175 countries agree to adopt ‘historic’ UN resolution to end plastic waste
India embarks on the journey to end plastic pollution by taking sound and effective measures
At the United Nations Environment Assembly which took place in Nairobi on Wednesday, world leaders, environment ministers, as well as other delegates from 175 countries have supported a historic resolution to eradicate plastic waste and build an international legally binding accord by the end of 2024.
According to a UN report, this historic resolution covers the ' full lifecycle of plastic', from production to design to disposal.
The fifth session of the United Nations Environment Assembly (UNEP) commenced at Nairobi on Monday with India submitting its national statement on Tuesday.
The mandate recommends measures to tackle plastic production, which as of now is slated to almost quadruple by 2050, and take up 10-13% of global carbon budget, endangering climate.
It also recommends addressing the toxic burden of plastic, following hundreds of studies showing the impact of plastic in the environment and its presence in air, agricultural lands, and drinking water. Toxic chemicals from plastic have been shown to enter the human body through a variety of routes, causing infertility, cancers, and metabolic dysfunction, among others.
Lauding the adoption of 175 countries as historic, Union Minister for Environment, Forests and Climate Change Bhupendra Yadav said that under the leadership of Prime Minister Narendra Modi, India has embarked on a journey to eradicate plastic pollution in a healthy and effective way through EPR on plastic packaging and by putting a ban on single-use plastic items having low utility and high littering potential.
India has formed an intergovernmental negotiating committee for a new legally binding international treaty, engaging constructively with all UNEA 5.2 member states to reach a consensus on a resolution to promote global action on plastic pollution.
At the insistence of India, the text of the resolution incorporates the national situation and policy of power while taking action against plastic pollution so that developing countries can follow their development path.
India has been in favour of not making it mandatory for the Intergovernmental Negotiation Committee to develop objectives, definitions, formats and procedures at this stage, which affects the outcome of the committee discussions. It includes provisions for immediate joint voluntary action by countries to tackle plastic pollution in an immediate and sustainable manner.

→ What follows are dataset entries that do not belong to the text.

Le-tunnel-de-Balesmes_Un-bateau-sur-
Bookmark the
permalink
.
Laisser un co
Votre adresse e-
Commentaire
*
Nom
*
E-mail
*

Earlier, India had piloted a resolution on addressing single-use plastic product pollution in the fourth United Nations Environment Assembly (UNEA) held in 2019, bringing global focus on the issue.
On the domestic front, the Ministry of Environment Forest and Climate Change has put in place a ban on identified single-use plastic items, which have low utility and high littering potential.
The Guidelines on Extended Producer’s Responsibility on plastic packaging have also been notified. The single-use plastic ban coupled with extended producer responsibility guidelines provides a legal framework for addressing plastic pollution.
India has banned single-use plastic, which will come into effect on July 1.
The Centre has also recently issued fresh guidelines for manufacturers, brand owners, importers of plastics making it mandatory to recycle and has drawn up a pathway to incorporate the large informal sector, which is involved in plastic recycling, in a more formal circular economy.